While Maximus, disappointingly, never actually crosses swords with Jesus, he does double-cross the Greco-Roman gods by training Marius and the Christians as soldiers to rebel against the Roman Empire, and thus the old gods. Because Maximus’ choice allows the teaching of Jesus to spread—and especially because Maximus trained the Christians to use violence instead of peaceful resistance—Maximus is forbidden to return to Elysium and reunite with his wife. Instead he is “gifted” immortal life as an eternal warrior that will forever doom humanity by encouraging warfare.
This concept is visualized literally with a frenetic montage of Maximus leading an army not only in Ancient Rome, but Persia during the Crusades, among tanks in World War I, and into the jungles of Vietnam. The final scene leaves Maximus sitting at a head of a meeting table in the Pentagon, hunched over a laptop and planning a present-day war.
Why It Didn’t Get Made
“Don’t like it, mate,” Crowe reportedly told Cave, who harbors no regrets.
Speaking with Marc Maron’s WTF podcast, Cave called the rejected story “a stone cold masterpiece,” made with wild creative abandon because he was so certain that the screenplay would never actually get made. Cave continued to poke fun at his Gladiator experience, culminating in the outlandish music video for “Heathen Child” from his side project Grinderman, which features Cave and company dressed as gladiators, dancing over explosions.
As utterly anti-commercial as Cave’s script was, one could see how it would fit alongside Scott’s work in his post-Gladiator period, which seemed increasingly concerned with confronting faith. The director has described himself as an atheist, but his post-Gladiator output seems to be less against spirituality than against corrupt organized religion as films like Kingdom of Heaven, Robin Hood, and Exodus: Gods and Kings suggest. Prometheus and Alien: Covenant similarly place spiritual faith as equal to scientific knowledge, perhaps even marking it as more important. Those recent Alien movies also depict the divine originating away from human-adjacent creatures, whether it’s off-world Engineers or the incalculable intelligence of a sentient android.
Scott himself recently called the Christ-Killer script “bloody silly,” but Gladiator II does share some distant DNA with it. Cave’s script also revisited the Roman Colosseum with a naval battle in the flooded arena, where crocodiles replaced the final movie’s sharks. Scott also gives a more overt nod to one Cave idea he genuinely enjoyed: the moonlit shores of the river Styx where Lucius dreams of his dead wife’s soul. This provides a new, darker vision of the afterlife.

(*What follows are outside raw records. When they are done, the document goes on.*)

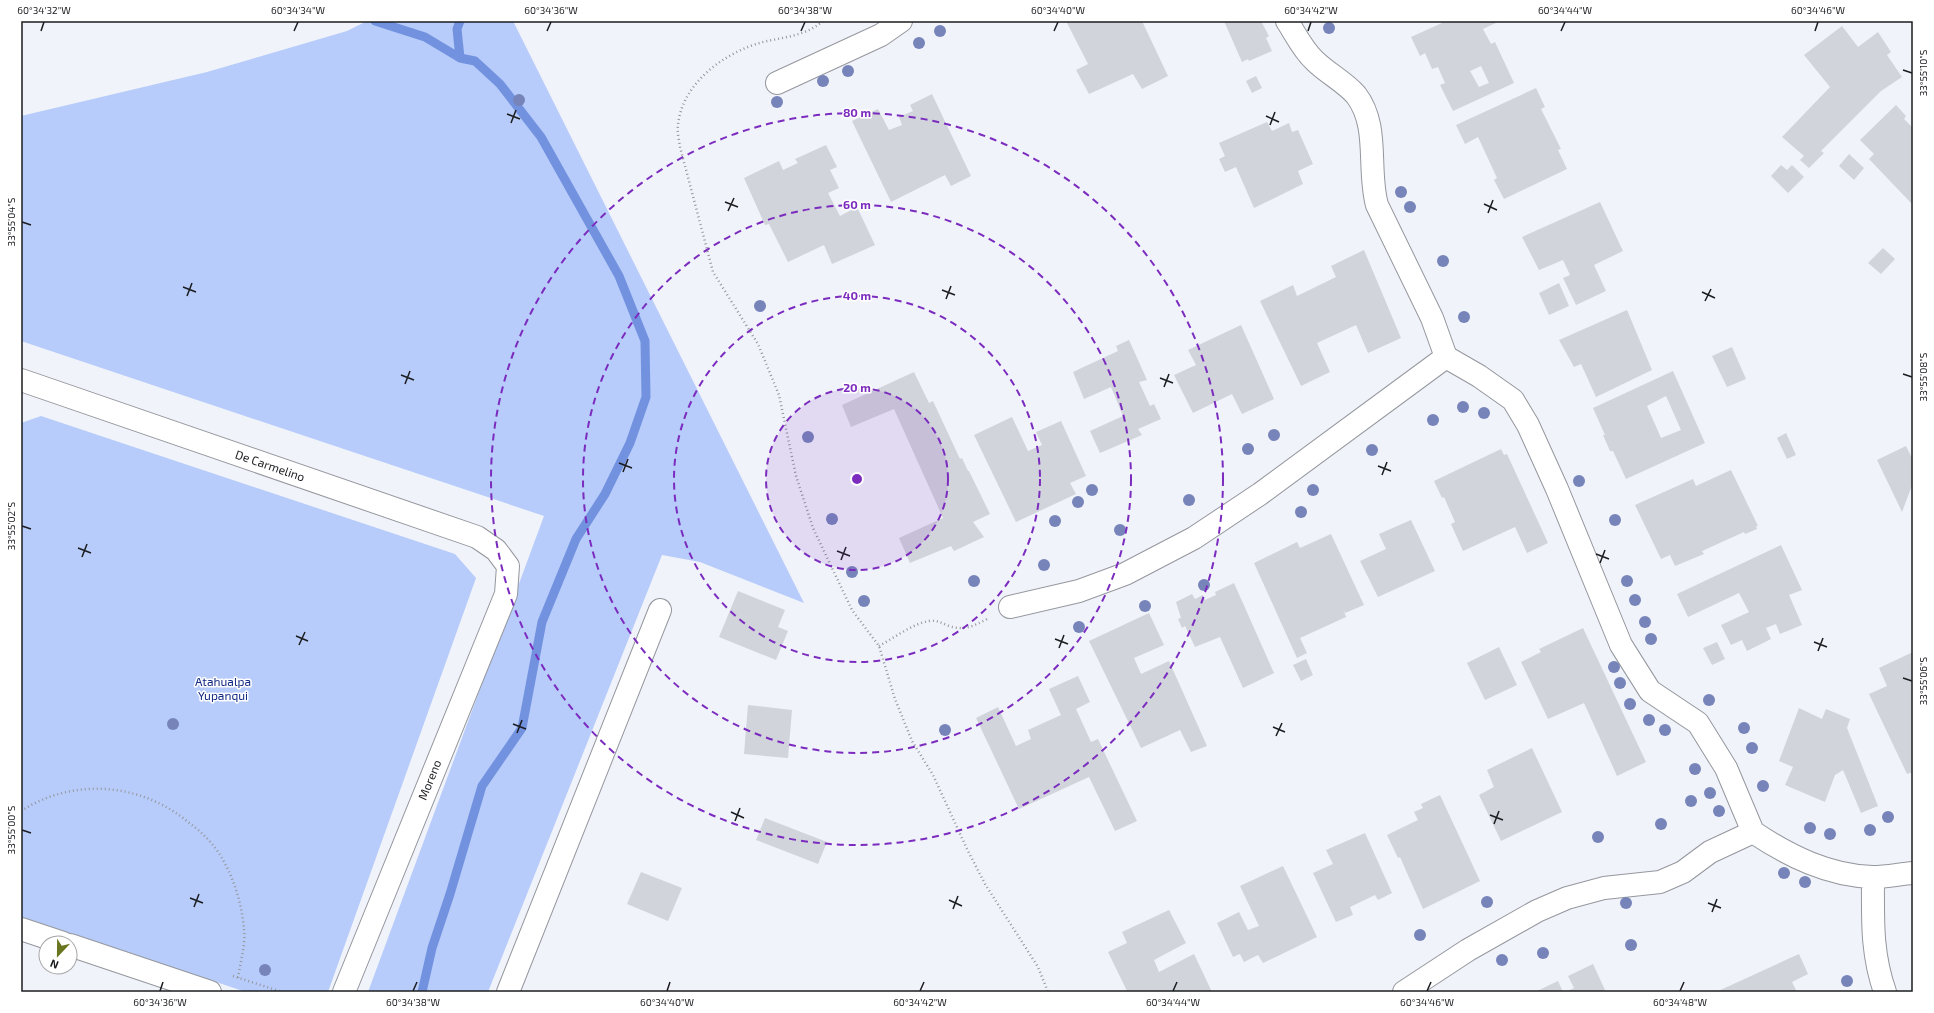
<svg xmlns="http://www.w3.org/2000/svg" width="1934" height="1013" viewBox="0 0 1934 1013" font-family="'Exo 2',sans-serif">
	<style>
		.green { fill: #b7ccfa }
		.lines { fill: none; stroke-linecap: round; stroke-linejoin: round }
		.stream { stroke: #7292e0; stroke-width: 9 }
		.building { fill: #d1d4db; fill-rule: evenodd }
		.minor-casing { stroke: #94979d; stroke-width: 24 }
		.path { stroke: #95979c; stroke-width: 2.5; stroke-dasharray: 1 3; stroke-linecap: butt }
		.minor { stroke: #fff; stroke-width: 22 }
		.tree { fill: #7684b9 }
		.ticks { fill: none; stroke: #1b1c1f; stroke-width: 1.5 }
		.ring { fill: none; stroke: #7b2cbf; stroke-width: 2; stroke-dasharray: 7 5 }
		.labels { text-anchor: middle; stroke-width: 3; stroke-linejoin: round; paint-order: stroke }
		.street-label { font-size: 12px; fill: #1b1c1f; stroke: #fff }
		.park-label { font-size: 12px; fill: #132a83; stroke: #fff }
		.centre { fill: #7b2cbf; stroke: #fff; stroke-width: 2 }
		.ring-label { font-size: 12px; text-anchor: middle; font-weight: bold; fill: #7b2cbf; stroke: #fff; stroke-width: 3; stroke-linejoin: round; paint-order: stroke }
		.neatline { fill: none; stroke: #1b1c1f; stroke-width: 1.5 }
		.ticks-label { font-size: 10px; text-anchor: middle; fill: #1b1c1f }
	</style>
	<rect width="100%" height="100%" fill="#f0f3fa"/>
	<path class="green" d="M367,21H513L804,603L700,562L662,555L488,992H368L544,516L21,341V116L207,72L347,31Z
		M41,416L455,554L476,578L328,992H246L21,917V423Z"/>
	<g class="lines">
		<path class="stream" d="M375,21L425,37L460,58L475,61L500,84L541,137L619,276L645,341L646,397L630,443L605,494L576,539L542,622L522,728L482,786L450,894L432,948L422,992
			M460,58L457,29L460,21"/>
	</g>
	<path class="building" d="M1066,21H1142L1168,76L1142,89L1133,74L1089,94L1076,70L1088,64Z
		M1224,21H1261L1269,36L1266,38L1272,51L1249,61L1248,59L1242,62Z
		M1441,21H1500L1483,29L1491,44L1495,42L1514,83L1453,111L1440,85L1445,83L1438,67L1432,69L1425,53L1420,56L1411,37L1442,23ZM1481,66L1489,83L1479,87L1470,71Z
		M1842,26L1858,47L1878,32L1891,52L1887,55L1902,77L1881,91L1821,151L1824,153L1809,168L1800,160L1804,156L1782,137L1830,87L1804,55Z
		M1256,76L1262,88L1252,93L1246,81Z
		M1536,88L1545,107L1541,109L1561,149L1558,150L1567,169L1504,199L1494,180L1497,178L1478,137L1465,144L1456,125Z
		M932,94L971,176L951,186L945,175L891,202L852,121L878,109L889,130L902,125L899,117L913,111L910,105Z
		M1896,105L1906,116L1904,119L1913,128V201L1911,203L1869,159L1874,154L1860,140Z
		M1267,122L1272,131L1289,123L1292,132L1298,130L1313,164L1298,171L1303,184L1254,208L1236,167L1225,172L1219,159L1225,156L1219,143Z
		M826,145L837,167L830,170L839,188L828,193L840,216L857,207L875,245L832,264L824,245L788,262L769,224L765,225L744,178L779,161L783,170L798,163L795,159Z
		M1849,154L1864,168L1854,180L1839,166Z
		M1781,165L1787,170L1792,165L1804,177L1788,193L1771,176Z
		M1600,202L1623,251L1594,265L1606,291L1576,305L1563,278L1570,275L1563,260L1539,270L1522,237Z
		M1883,248L1895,259L1881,274L1868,263Z
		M1364,250L1401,338L1368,353L1356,325L1317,343L1330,372L1301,386L1260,301L1293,285L1297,296L1336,277L1331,266Z
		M1559,283L1569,306L1549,315L1539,293Z
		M1627,310L1652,370L1596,397L1581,364L1574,367L1559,340Z
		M1241,325L1274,399L1242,414L1232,394L1193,413L1174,375L1196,365L1188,350Z
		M1129,340L1147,380L1139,382L1150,406L1154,404L1161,419L1138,429L1142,435L1100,453L1090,431L1123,416L1111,387L1084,399L1073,372L1118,351L1116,346Z
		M1732,347L1746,379L1727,387L1712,356Z
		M1673,371L1705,443L1626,479L1613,451H1610L1603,435H1605L1593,408ZM1666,396L1681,430L1661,438L1647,406Z
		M914,372L929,403L933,401L960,459L962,458L968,471H969L990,514L973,522L984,537L954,551L951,546L910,563L899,538L943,518L894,409L851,427L842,405Z
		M1012,417L1028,451L1042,445L1036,432L1061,421L1086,476L1070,483L1076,494L1016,522L974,435Z
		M1786,433L1796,455L1787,459L1777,438Z
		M1906,446L1913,460V483L1902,512L1877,460Z
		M1501,449L1504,455L1507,454L1548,543L1527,553L1515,527L1463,551L1451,524L1455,522L1444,497L1442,498L1434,481Z
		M1731,470L1758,526H1756L1757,529L1745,534L1744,532L1702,551L1704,554L1675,566L1670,555L1661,559L1635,505L1693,479L1696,486Z
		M1411,520L1435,571L1378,597L1360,561L1386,549L1379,534Z
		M1331,534L1364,605L1345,613L1343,609L1346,617L1300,638L1307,653L1297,658L1254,563L1297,542L1300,548Z
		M1781,545L1802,590L1789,595L1802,625L1780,634L1776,624L1766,628L1771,639L1747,651L1742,640L1731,645L1721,625L1749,612L1739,593L1688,617L1677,594Z
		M1234,583L1274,673L1243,688L1220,637L1195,647L1185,626L1182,628L1178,619L1181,618L1176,602L1192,594L1195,599L1203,595L1205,600L1216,595L1215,592Z
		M738,591L785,610L778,627L788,631L776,660L719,637Z
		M1149,613L1164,645L1134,658L1141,674L1169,661L1207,746L1191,752L1180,730L1141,748L1089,641Z
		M1583,628L1646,762L1617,776L1584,703L1548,719L1521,662L1541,652L1539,649Z
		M1717,642L1725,659L1712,665L1703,648Z
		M1499,647L1517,685L1485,700L1467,663Z
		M1913,652V772L1907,774L1869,694L1887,686L1879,668Z
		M1306,659L1313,675L1301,681L1293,665Z
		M1078,676L1090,702L1076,709L1091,742L1098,739L1137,821L1115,831L1089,777L1019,809L976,718L998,707L1016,746L1031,739L1028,730L1061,715L1049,689Z
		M748,705L792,710L788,758L744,754Z
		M1799,708L1822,719L1826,709L1850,719L1847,728L1878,806L1861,813L1843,770L1835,775L1825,802L1785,785L1793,767L1779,761Z
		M1532,748L1562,812L1501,841L1479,795L1494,787L1487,770Z
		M1440,795L1480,881L1423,909L1400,857L1398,858L1387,835L1418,820L1414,812L1423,808L1421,804Z
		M765,818L827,842L818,864L756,840Z
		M1365,833L1392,893L1378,900L1375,895L1350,907L1353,915L1336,922L1313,873L1333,864L1326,850Z
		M1283,866L1317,937L1263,963L1258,955L1244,962L1240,954L1233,957L1217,923L1239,912L1248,930L1259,926L1240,886Z
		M641,872L682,888L668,921L627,904Z
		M1169,910L1186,943L1154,960L1159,972L1194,954L1212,992H1125L1127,991L1108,952L1127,943L1122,932Z
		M1799,954L1808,974L1792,982L1797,992H1716Z
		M1593,964L1605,990L1600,992H1565L1574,988L1568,976Z
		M1558,981L1563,992H1535Z"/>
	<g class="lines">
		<g class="minor-casing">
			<path id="minor" d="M1287,21C1296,35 1303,50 1315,61C1327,73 1345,82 1356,95C1380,126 1367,169 1377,205L1432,318L1446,357L1479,376L1513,400L1528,425L1557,489L1621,645L1650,691L1698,723L1726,768L1753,832
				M777,83L881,35L901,21
				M21,380L477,537L496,550L508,566L506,594L344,992
				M1010,607L1079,591L1125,574L1194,538L1260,494L1446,357
				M1873,877C1873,918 1871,952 1885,992
				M21,929L63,943
				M70,945L210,992
				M508,992L660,610
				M1404,992L1468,950L1537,911L1567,898L1604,888L1660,882L1683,872L1710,852L1753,832C1789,856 1829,876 1873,877C1886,877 1900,874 1913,873"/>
		</g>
		<path class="path" d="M823,21C806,36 784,37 763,42C725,52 682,83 678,125C677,132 679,140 680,147L713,272L758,344L779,395L796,476L813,528L852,610L879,646L895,699L912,741L933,775L967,849L985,884L1038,967L1048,992
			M879,646C894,638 912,624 929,621C937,620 942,623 949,626C964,631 974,626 987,619
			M21,811C74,777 141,783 188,822C202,832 215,845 223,860C235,881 242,906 244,929C246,943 240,964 238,978
			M233,976L282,992"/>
		<use href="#minor" class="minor"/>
	</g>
	<g class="tree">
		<circle cx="1329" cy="28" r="6"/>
		<circle cx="940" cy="31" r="6"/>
		<circle cx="919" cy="43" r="6"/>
		<circle cx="848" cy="71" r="6"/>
		<circle cx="823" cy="81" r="6"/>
		<circle cx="519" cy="100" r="6"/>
		<circle cx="777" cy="102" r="6"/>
		<circle cx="1401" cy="192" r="6"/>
		<circle cx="1410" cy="207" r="6"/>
		<circle cx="1443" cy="261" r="6"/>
		<circle cx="760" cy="306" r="6"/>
		<circle cx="1464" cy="317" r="6"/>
		<circle cx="1463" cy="407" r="6"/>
		<circle cx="1484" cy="413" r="6"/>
		<circle cx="1433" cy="420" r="6"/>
		<circle cx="1274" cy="435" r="6"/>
		<circle cx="808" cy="437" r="6"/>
		<circle cx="1248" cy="449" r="6"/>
		<circle cx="1372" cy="450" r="6"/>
		<circle cx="1579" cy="481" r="6"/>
		<circle cx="1092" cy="490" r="6"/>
		<circle cx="1313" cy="490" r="6"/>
		<circle cx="1189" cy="500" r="6"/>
		<circle cx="1078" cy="502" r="6"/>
		<circle cx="1301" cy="512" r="6"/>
		<circle cx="832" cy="519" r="6"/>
		<circle cx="1615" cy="520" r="6"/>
		<circle cx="1055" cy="521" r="6"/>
		<circle cx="1120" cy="530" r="6"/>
		<circle cx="1044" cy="565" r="6"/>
		<circle cx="852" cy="572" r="6"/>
		<circle cx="974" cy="581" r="6"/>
		<circle cx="1627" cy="581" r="6"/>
		<circle cx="1204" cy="585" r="6"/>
		<circle cx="1635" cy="600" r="6"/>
		<circle cx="864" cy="601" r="6"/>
		<circle cx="1145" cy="606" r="6"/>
		<circle cx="1645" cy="622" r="6"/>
		<circle cx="1079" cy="627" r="6"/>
		<circle cx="1651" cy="639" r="6"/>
		<circle cx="1614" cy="667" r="6"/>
		<circle cx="1620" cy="683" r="6"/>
		<circle cx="1709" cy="700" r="6"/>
		<circle cx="1630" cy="704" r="6"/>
		<circle cx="1649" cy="720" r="6"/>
		<circle cx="173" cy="724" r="6"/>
		<circle cx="1744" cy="728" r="6"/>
		<circle cx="945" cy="730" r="6"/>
		<circle cx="1665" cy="730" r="6"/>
		<circle cx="1752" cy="748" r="6"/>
		<circle cx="1695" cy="769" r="6"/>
		<circle cx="1763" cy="786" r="6"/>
		<circle cx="1710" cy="793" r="6"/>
		<circle cx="1691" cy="801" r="6"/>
		<circle cx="1719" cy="811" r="6"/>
		<circle cx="1888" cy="817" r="6"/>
		<circle cx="1661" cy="824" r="6"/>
		<circle cx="1810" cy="828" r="6"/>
		<circle cx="1870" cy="830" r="6"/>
		<circle cx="1830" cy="834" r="6"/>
		<circle cx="1598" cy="837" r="6"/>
		<circle cx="1784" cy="873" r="6"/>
		<circle cx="1805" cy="882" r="6"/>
		<circle cx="1487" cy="902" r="6"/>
		<circle cx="1626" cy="903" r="6"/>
		<circle cx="1420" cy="935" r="6"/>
		<circle cx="1631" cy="945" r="6"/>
		<circle cx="1543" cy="953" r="6"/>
		<circle cx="1502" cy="960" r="6"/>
		<circle cx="265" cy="970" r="6"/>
		<circle cx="1847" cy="981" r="6"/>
	</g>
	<path class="ticks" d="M41,31L44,22M294,31L298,22M547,31L551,22M801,31L805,22M1054,31L1058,22M1308,31L1311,22M1561,31L1565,22M1815,31L1818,22M1903,70L1912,73M507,114L520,119M1266,116L1279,122M511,123L516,110M1270,125L1275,112M725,202L738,207M1484,204L1497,210M728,211L734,198M1488,213L1493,200M22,222L31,225M183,287L196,292M942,290L955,295M1702,292L1715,298M187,296L192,283M946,299L951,286M1705,301L1711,289M1903,374L1912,377M401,375L414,380M1160,378L1173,383M405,384L410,371M1164,387L1169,374M619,463L632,468M1378,466L1391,471M623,472L628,459M1382,475L1387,462M22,526L31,529M78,548L91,553M837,551L850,556M1596,554L1609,559M82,557L87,544M841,560L846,547M1600,563L1605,550M296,636L308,641M1055,639L1068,644M1814,642L1827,647M299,645L305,632M1059,648L1064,635M1818,651L1823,638M1903,678L1912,681M513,724L526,729M1273,727L1285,732M517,733L522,720M1276,736L1282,723M731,812L744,818M1490,815L1503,820M735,821L740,808M1494,824L1499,811M22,830L31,833M190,898L203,903M949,900L962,906M1708,903L1721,908M194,907L199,894M953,909L958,896M1712,912L1717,899M160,991L163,982M413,991L417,982M667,991L670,982M920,991L924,982M1173,991L1177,982M1427,991L1431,982M1680,991L1684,982"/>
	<circle cx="857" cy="479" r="91" fill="#7b2cbf" fill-opacity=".12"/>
	<g class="ring">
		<circle cx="857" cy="479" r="91"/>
		<circle cx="857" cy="479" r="183"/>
		<circle cx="857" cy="479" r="274"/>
		<circle cx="857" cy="479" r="366"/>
	</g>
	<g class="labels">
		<g class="street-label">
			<text transform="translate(270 466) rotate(19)" y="4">De Carmelino</text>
			<text transform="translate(430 780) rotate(-68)" y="4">Moreno</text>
		</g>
		<g class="park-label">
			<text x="223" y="686">Atahualpa<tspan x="223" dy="14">Yupanqui</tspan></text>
		</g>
	</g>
	<circle cx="857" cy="479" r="6" class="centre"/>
	<g class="ring-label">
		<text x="857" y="117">80 m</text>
		<text x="857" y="209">60 m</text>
		<text x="857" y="300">40 m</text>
		<text x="857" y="392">20 m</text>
	</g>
	<rect width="1934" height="1013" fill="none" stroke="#ffffff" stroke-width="44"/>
	<g transform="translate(58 955) rotate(202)"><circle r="19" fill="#ffffff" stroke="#a4a4a5"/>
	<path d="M0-3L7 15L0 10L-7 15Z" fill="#6a751f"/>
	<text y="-6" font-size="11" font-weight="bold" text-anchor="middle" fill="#1b1c1f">N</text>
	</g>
	<rect x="22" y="22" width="1890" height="969" class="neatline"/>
	<g class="ticks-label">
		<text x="44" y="14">60°34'32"W</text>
		<text x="298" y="14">60°34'34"W</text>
		<text x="551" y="14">60°34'36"W</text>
		<text x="805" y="14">60°34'38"W</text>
		<text x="1058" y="14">60°34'40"W</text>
		<text x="1311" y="14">60°34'42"W</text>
		<text x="1565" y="14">60°34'44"W</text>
		<text x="1818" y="14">60°34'46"W</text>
		<text transform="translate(1923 73) rotate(-90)" y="4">33°55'10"S</text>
		<text transform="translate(11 222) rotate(-90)" y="4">33°55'04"S</text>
		<text transform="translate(1923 377) rotate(-90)" y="4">33°55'08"S</text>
		<text transform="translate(11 526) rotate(-90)" y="4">33°55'02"S</text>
		<text transform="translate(1923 681) rotate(-90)" y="4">33°55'06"S</text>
		<text transform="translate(11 830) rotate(-90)" y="4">33°55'00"S</text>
		<text x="160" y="1006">60°34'36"W</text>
		<text x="413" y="1006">60°34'38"W</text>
		<text x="667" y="1006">60°34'40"W</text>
		<text x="920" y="1006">60°34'42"W</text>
		<text x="1173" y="1006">60°34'44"W</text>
		<text x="1427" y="1006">60°34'46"W</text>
		<text x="1680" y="1006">60°34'48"W</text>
	</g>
</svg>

As epic as Maximus versus Jesus might have been, for all the bombast and pageantry a Ridley Scott sword and sandals already drama contains, perhaps Scott’s depiction of eternity doesn’t need its own competing storyline, with a large cast of gods and audience-fave characters like Maximus transformed into pawns for an evil, unwinnable forever war.
The emotional core of the Gladiator is a simpler, more universal story of grieving warriors where brief visions of the afterlife exist to remind the hero that he must fight for the concepts that represent the best of humanity: strength and honor, family and love.